• **SOURCE DATA**
☆ ☆ ☆ ☆

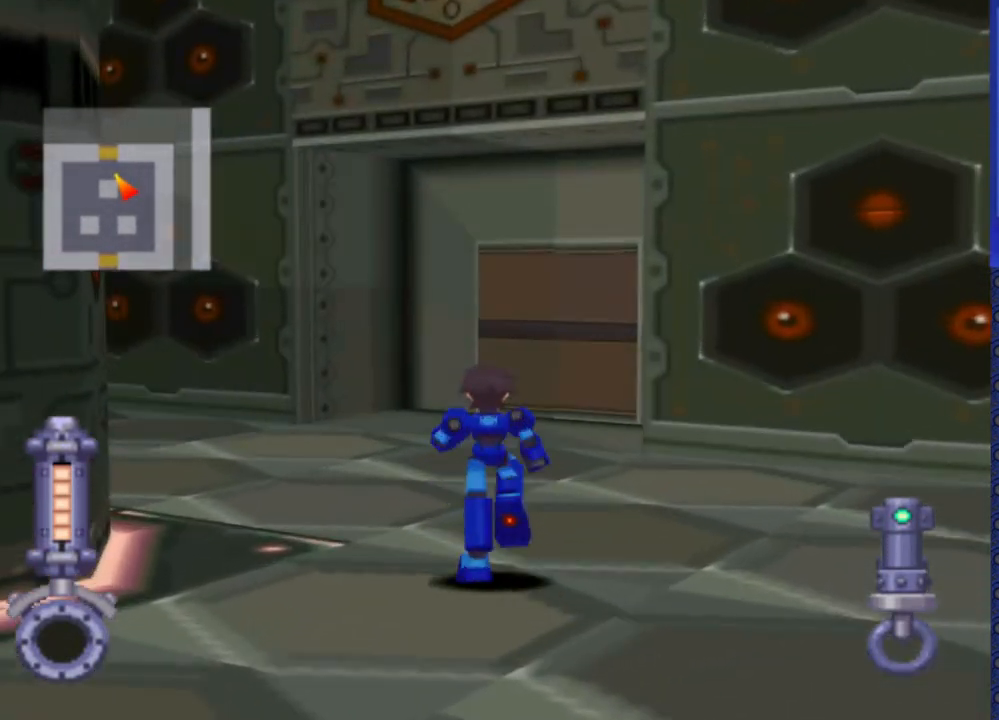
{"buttons": ["DPAD_UP", "DPAD_RIGHT"], "events": [[500, "DPAD_RIGHT", "down"]]}
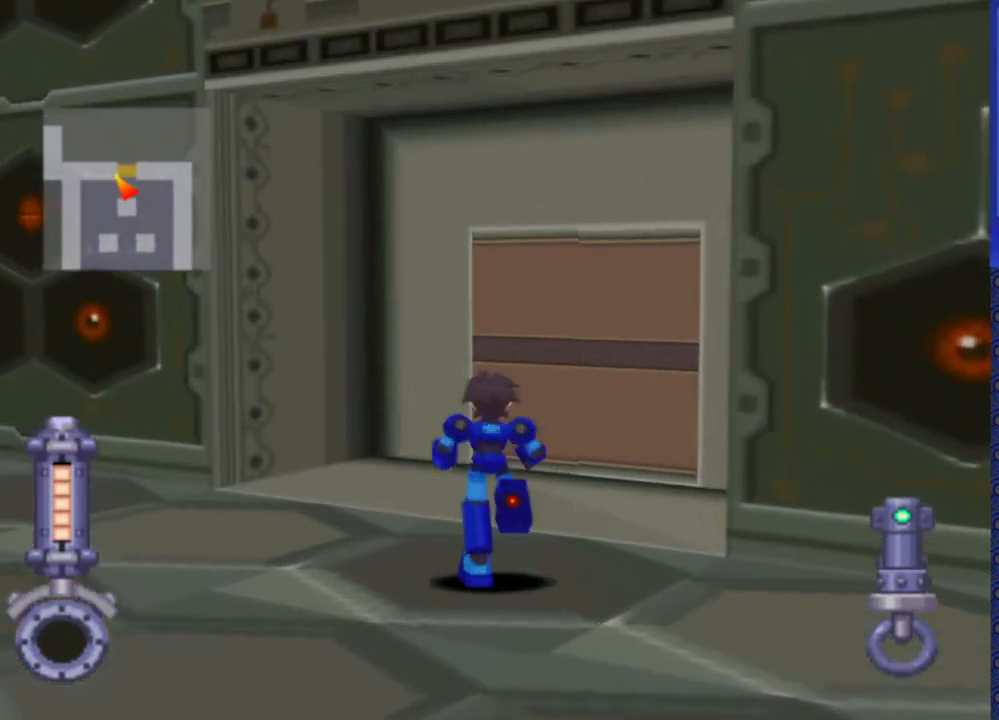
{"buttons": ["DPAD_UP"], "events": [[267, "DPAD_RIGHT", "up"], [350, "CIRCLE", "down"], [467, "CIRCLE", "up"]]}
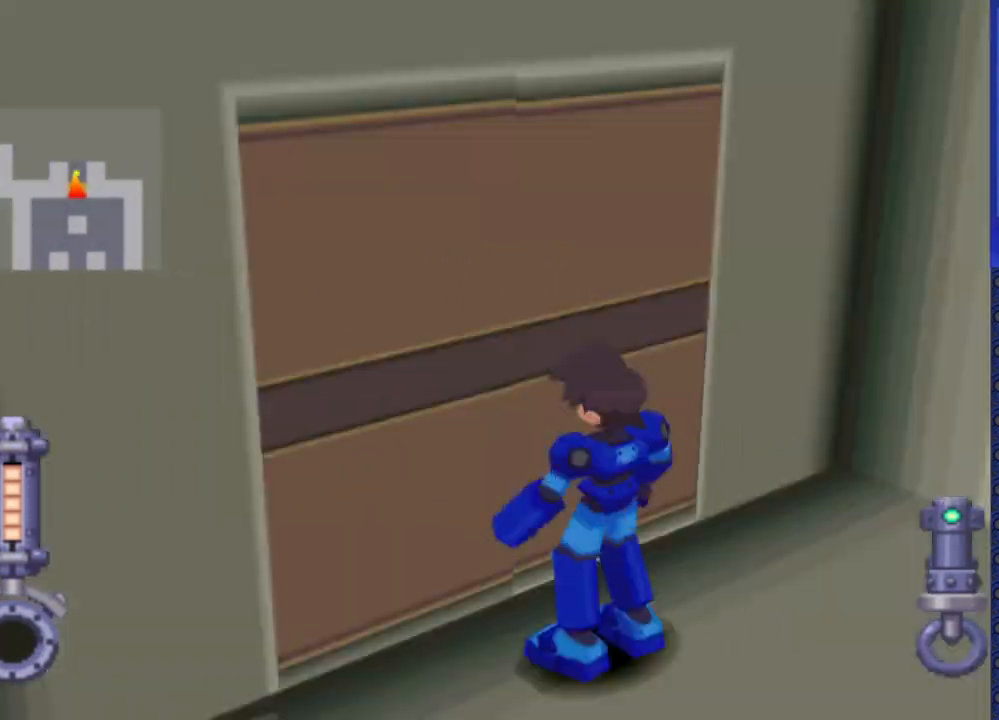
{"buttons": [], "events": [[117, "DPAD_UP", "up"]]}
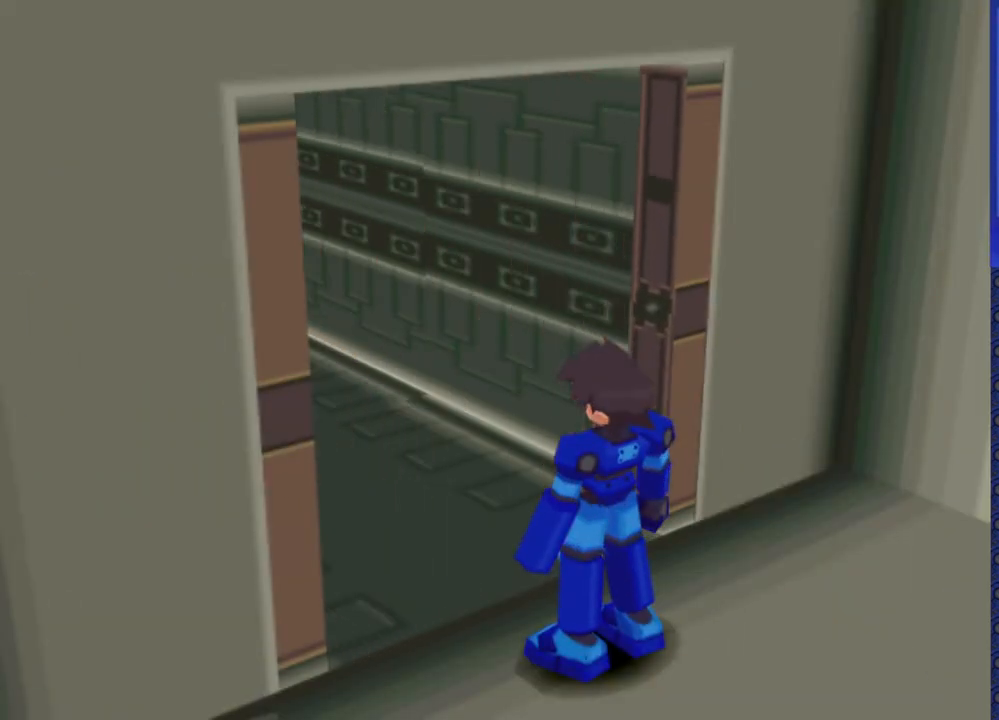
{"buttons": [], "events": []}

☆ ☆ ☆ ☆

• **TASK GOAL**
Which lines above contain "down"? Show each of them.

• **RESPONSE TO THE TASK**
{"buttons": ["DPAD_UP", "DPAD_RIGHT"], "events": [[500, "DPAD_RIGHT", "down"]]}
{"buttons": ["DPAD_UP"], "events": [[267, "DPAD_RIGHT", "up"], [350, "CIRCLE", "down"], [467, "CIRCLE", "up"]]}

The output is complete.